As described above, the present invention includes a valid bit register that stores the validity of an address tag as a result of monitoring the rewriting of the main memory irrespective of access from the CPU. The operation eliminates the need to temporarily wait for the operation of the CPU, and has the effect of monitoring rewriting of the main memory without deteriorating the performance of the CPU.
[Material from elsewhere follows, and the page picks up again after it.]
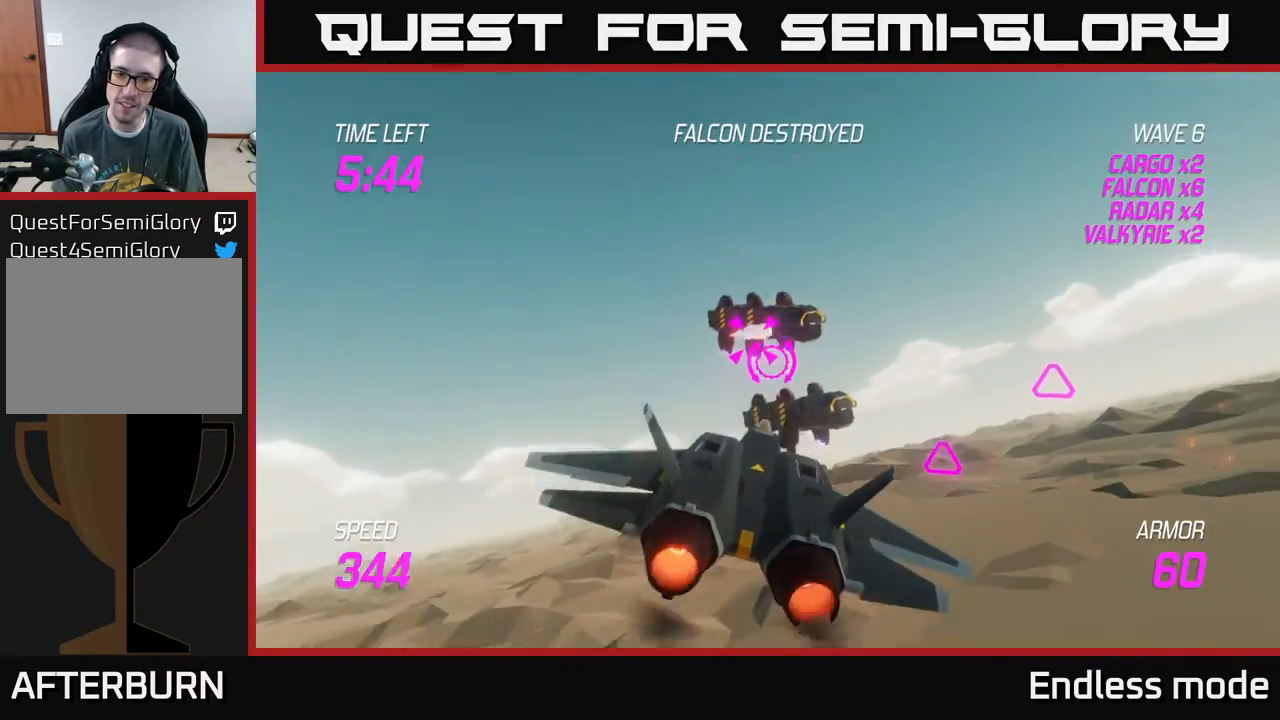
{"buttons": ["R2"], "left_stick": "center", "events": [[50, "R2", "down"], [83, "left_stick", "center"], [150, "R2", "up"], [233, "R2", "down"], [333, "R2", "up"], [433, "R2", "down"]]}
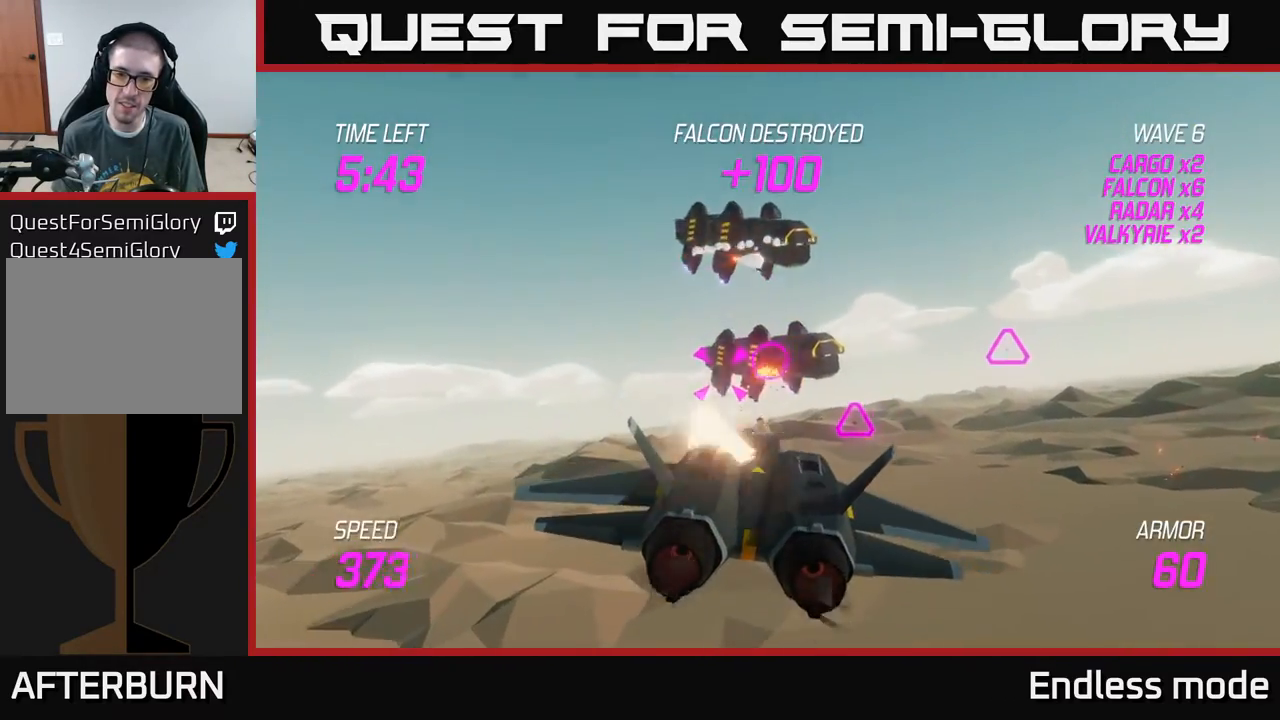
{"buttons": ["R2"], "left_stick": "center", "events": [[33, "R2", "up"], [100, "R2", "down"], [200, "R2", "up"], [317, "R2", "down"], [417, "R2", "up"], [500, "R2", "down"]]}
[Brief description of the drawings]

FIG. 1 is a block diagram of one embodiment of the present invention, and FIG.
FIG. 3 is a block diagram of an example of a conventional cache controller, and FIG. 3 is a block diagram of an example of a conventional cache controller. 1 ... Memory for address tag (using dual-port memory cells), 2,3 ... Comparator, 4,12,71,66 ... AND gate, 5 ... Valid bit using single-port memory cell • Memory, 6: Valid bit register, 7: Control circuit, 10: Valid bit memory using dual-port memory cells, 11: Arbiter, 20, 30, ... Set address, 21, 31 …… Tag address, 22,32 …… Address tag, 23,34 …… Match signal, 24…
… Valid signal, 25… hit signal, 26… clock (C
L), 27: Replace signal (RE), 28: Data signal, 29: Register write pulse, 33, 35, 36 ... Valid bit signal, 37 ... Write access request signal, 38 ...
Access request signal, 39 Arbitration signal, 61, 62 Decoder, 63 Register, 64, 65, 73, 74, 75 NAND gate
72 …… OR gate.

Claims (1)

(57) [Claims] 1. An address tag memory comprising a dual port memory and capable of simultaneously operating for access from a CPU and access from a main memory, and an address for access from the CPU to the address free memory. A valid bit memory for storing the validity of the tag, and a storage circuit for writing invalidation data in accordance with a set address of the main memory according to a result of rewriting monitoring of the main memory; A valid bit register for selecting the validity of the address tag in the address tag memory by selecting the set address of the CPU and the valid bit memory and the valid bit register when the CPU accesses. Hit signal when both indicate address tag validity Cache controller which comprises a logic circuit which.